Настоящая боль наступает, когда любовь проходит. У одного. Кто-то кровоточит, а кто-то уже просто испытывает чувство вины. Кто-то замирает на вдохе, а кто-то ищет глоток свежего воздуха на стороне. Кто-то теряет разум, а кто-то расчетлив и рационален, он возвращает упавшую звезду на место и никаких желаний. Кто-то попадает в страшную зависимость, страх быть отвергнутым доминирует над чувством безопасности. А у кого-то  уже никаких желаний. Кто-то уточняет, что вскрытые вены нужно держать под водой. А кто-то тоже готов отдать жизнь, но не за любовь, а за свободу. Бессмысленная жертва. В таких ситуациях Социумный старается бравировать, а Первородный корчится от боли. Сколько безумия совершается в поисках второй половины, и почти ничего не делается, чтобы твои собственные половины бесконфликтно уживались под одной оболочкой.
 Социумному хочется в театр.
- Только на «Короля Лира»,- требует Первородный. « Я вместе с ним еще раз  хочу пережить эту боль и страдание, предательство и опустошенность. Я должен задуматься».

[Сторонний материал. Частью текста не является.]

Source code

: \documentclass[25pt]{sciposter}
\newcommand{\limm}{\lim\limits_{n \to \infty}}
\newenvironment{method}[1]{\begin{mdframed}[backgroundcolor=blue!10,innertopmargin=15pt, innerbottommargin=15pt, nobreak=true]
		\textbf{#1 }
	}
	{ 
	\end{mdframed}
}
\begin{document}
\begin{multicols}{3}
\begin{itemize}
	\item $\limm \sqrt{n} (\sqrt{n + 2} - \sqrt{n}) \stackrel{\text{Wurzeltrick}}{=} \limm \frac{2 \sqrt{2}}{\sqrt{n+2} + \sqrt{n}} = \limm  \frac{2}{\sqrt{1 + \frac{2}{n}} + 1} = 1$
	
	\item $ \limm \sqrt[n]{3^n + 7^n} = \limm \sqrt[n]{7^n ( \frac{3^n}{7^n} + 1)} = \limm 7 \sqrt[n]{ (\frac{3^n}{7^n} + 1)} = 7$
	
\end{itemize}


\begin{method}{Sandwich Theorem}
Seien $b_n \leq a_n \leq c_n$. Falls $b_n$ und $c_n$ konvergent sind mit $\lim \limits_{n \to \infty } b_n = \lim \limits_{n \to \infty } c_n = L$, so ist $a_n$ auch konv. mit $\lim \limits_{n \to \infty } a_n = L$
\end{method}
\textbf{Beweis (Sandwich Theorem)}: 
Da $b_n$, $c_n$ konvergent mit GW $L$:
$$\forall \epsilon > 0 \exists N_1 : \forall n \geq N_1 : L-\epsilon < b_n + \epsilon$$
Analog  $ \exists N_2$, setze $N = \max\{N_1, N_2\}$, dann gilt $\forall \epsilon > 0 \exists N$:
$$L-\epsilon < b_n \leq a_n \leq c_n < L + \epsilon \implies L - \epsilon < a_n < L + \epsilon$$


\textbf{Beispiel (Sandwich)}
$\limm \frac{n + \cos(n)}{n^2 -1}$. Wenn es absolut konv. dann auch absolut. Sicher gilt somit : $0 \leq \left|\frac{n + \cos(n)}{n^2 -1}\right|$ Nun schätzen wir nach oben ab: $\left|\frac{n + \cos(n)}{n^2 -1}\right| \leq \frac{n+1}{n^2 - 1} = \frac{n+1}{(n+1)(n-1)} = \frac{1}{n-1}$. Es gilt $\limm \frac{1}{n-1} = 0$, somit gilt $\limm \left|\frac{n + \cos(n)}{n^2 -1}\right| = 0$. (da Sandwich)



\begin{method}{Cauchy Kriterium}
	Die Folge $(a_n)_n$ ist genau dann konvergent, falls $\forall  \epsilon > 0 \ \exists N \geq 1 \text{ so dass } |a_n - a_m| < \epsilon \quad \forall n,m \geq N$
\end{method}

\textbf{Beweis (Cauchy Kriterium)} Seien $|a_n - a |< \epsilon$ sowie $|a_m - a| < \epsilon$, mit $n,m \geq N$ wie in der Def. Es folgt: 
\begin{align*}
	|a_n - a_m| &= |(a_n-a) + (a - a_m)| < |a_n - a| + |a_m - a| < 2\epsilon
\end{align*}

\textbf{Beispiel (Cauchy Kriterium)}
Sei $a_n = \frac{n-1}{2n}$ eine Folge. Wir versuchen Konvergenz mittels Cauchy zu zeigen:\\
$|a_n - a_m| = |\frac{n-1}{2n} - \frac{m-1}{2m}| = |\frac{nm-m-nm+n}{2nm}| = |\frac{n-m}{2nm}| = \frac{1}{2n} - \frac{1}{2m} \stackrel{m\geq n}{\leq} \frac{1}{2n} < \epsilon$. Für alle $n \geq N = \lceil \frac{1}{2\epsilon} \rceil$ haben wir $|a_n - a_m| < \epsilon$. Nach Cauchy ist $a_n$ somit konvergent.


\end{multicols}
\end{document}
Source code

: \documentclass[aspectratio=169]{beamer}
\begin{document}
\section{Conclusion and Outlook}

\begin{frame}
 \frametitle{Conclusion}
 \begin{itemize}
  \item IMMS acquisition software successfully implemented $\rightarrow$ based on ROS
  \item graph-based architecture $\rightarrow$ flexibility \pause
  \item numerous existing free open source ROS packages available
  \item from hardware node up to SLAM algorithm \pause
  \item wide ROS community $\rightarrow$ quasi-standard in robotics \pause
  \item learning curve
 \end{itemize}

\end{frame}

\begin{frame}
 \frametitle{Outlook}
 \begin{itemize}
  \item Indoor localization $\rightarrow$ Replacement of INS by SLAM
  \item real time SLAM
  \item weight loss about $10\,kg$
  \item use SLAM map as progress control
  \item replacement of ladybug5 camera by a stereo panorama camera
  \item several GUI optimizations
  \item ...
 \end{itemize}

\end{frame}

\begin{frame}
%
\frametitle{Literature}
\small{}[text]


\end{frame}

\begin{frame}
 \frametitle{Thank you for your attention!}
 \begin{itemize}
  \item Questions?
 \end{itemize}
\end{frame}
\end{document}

- Но зачем, зачем тебе это?! О чем задуматься? О том, что давать и ждать отдачу  - безрассудство? О том, что, отдавая, мы просто тешим свое эго, а иначе это сделка?  О том, что короли в одно мгновение могут стать прокаженными, а самым здравомыслящим является шут? «Не пей вина, Гертруда…»! Но ты же никогда никого не слышишь и не слушаешь!
- А ты образован, пустозвон, но меня  все равно не поймешь. Мы – разные. Ты – это то я, которое я выдавливаю из себя по капле.
- Ладно, Эзоп хренов, устал я с тобой спорить, давай  хотя бы в кино сходим!
- Нет, останемся дома, почитаем в одиночестве.
- Ладно, только давай что-нибудь эротическое, Моравиа, или Арсан, или картинки из сети…
- Заткнись. Будем читать Библию, мое любимое место про прощение блудницы.
- Но сколько можно, сколько? И про слезы, и про волосы, и про истину. Это еще хуже Шекспира.  А потом выходишь на улицу, а там…
И они читают. Вернее, читает Первородный. Социумный заворожено слушает – все-таки они порождение одного тела, одного разума, одной души. Какие-то нагромождения слов беглого чеха, растворившегося в пыли Парижских мостовых, его рассуждения о любви и бессмертии, принесшие ему бессмертие и любовь. А потом засыпают. И им снится сон – один на двоих. Сон хороший, потому что над сценарием трудится Первородный. Там есть и эротика, и страсти, и стрельба, и обман – Социумному же тоже должно быть интересно. Но заканчивается все хорошо – взглядом, поцелуем, письмом. И любовью. До самого пробуждения..
А утром все повторяется сначала. Социумный надевает на Первородного галстук, затягивает потуже узел и просит помолчать хотя бы до конца рабочего дня. И Первородный умолкает. Он думает  о Том, кто просит  фигуры Святых с Карлова моста передать через Нотр-Дамских химер важное послание Творящему:
- Не забудь написать о Гете, о Гете и о любви.
Любовь, Гете. Гете, любовь. Это и есть бессмертие?